My biggest thing throughout those misses boiled down to the theory I’ve always kept – you never want to lose teams in the bracket that you have one round further. Meaning you don’t want to lose a Sweet 16 team in the second round because it guarantees a third round loss. Likewise, you don’t want to lose an Elite Eight team in the third round for the same reason. By the time you get to the Sweet 16, you really can’t lose any games because then you’re losing Final Four teams, and if you hit all four, you’re golden.

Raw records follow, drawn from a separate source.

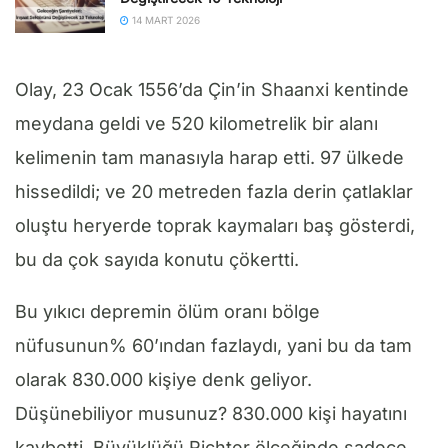
14 MART 2026
Olay, 23 Ocak 1556’da Çin’in Shaanxi kentinde
meydana geldi ve 520 kilometrelik bir alanı
kelimenin tam manasıyla harap etti. 97 ülkede
hissedildi; ve 20 metreden fazla derin çatlaklar
oluştu heryerde toprak kaymaları baş gösterdi,
bu da çok sayıda konutu çökertti.
Bu yıkıcı depremin ölüm oranı bölge
nüfusunun% 60’ından fazlaydı, yani bu da tam
olarak 830.000 kişiye denk geliyor.
Düşünebiliyor musunuz? 830.000 kişi hayatını
kaybetti. Büyüklüğü Richter ölçeğinde sadece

So I was fairly confident into the second day of the Round of 64. I figured if I could go 13-for-16 again, without losing Sweet 16 teams, I’d be in great position. It felt great, it was a beautiful day out, and I was fast becoming a fan of several schools I never rooted for before.
I hate March Madness.
I went 8-for-16 on the second day. Missouri – out. Duke – out. Michigan – out. That’s one Sweet 16 team (Duke), one Elite Eight team (Michigan), and one Final Four team (Mizzou). Consider my bracket toast.
This is what makes the NCAA Tournament so great. From the time I woke up until the time I ate dinner on Friday was a span of about eight hours. In that time, I went from being a contender to win my pool to being completely and utterly dominated, out of the running and seeing no point to watching the rest of the games the rest of the way except to enjoy the drama and competition.

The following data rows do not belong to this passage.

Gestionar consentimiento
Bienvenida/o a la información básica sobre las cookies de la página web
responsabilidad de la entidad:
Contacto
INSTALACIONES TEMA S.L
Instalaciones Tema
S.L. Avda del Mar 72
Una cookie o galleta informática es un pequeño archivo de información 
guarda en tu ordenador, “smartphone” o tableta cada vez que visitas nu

I know I’m not the only one. When Norfolk State and Lehigh beat Mizzou and Duke, I’m sure there were others in worse positions than me. You find yourself rooting so hard for teams that you have no connection to, then at the buzzer, you stare at the simple piece of paper, with LaserJet ink on it, unwilling to admit the red X is going next to four consecutive rounds for one of the teams. It makes you curse people when you have no idea who they are, and yes, you can have your night derailed and ruined at 6 PM all because some 15 seed decided to go and beat a second seed.
There’s nothing like this in any other sport. The bracket is so final and so unforgiving that scratching teams off becomes almost second nature. You’re forced into it, and there’s no reset button. Every year, there’s one day when your bracket just goes up in smoke, unless you’re the fortunate four or five people that can actually predict these games. But, then again, predicting these games is nearly impossible.
I always point to what happened three years ago as the perfect example of why March Madness is both awesome and awful at the same time. In 2009, I picked just one Final Four team, and I had Villanova out in the Sweet 16. ‘Nova would go on and win the East Regional, hosted in Boston as the ultimate ignominy to my bracket. The only girl in our pool picked all four Final Four teams successfully on the basis that she thought the Villanova uniforms were sexy, and she thought several of the Tar Heels were cute. She’s the same person who probably picked Norfolk State on the basis that there’s a Norfolk, Massachusetts. Meanwhile, my Final Four is shot to crap and she picked a 2-vs-15 game.
I guess that’s how the tournament is supposed to go. It’s supposed to be completely unpredictable, and there’s not supposed to be any rhyme or reason to who wins. That’s what makes this time of year so great. It’s also what makes that sheet of paper the most agonizing piece of paper any of us will handle all year long. And there’s still plenty of time left.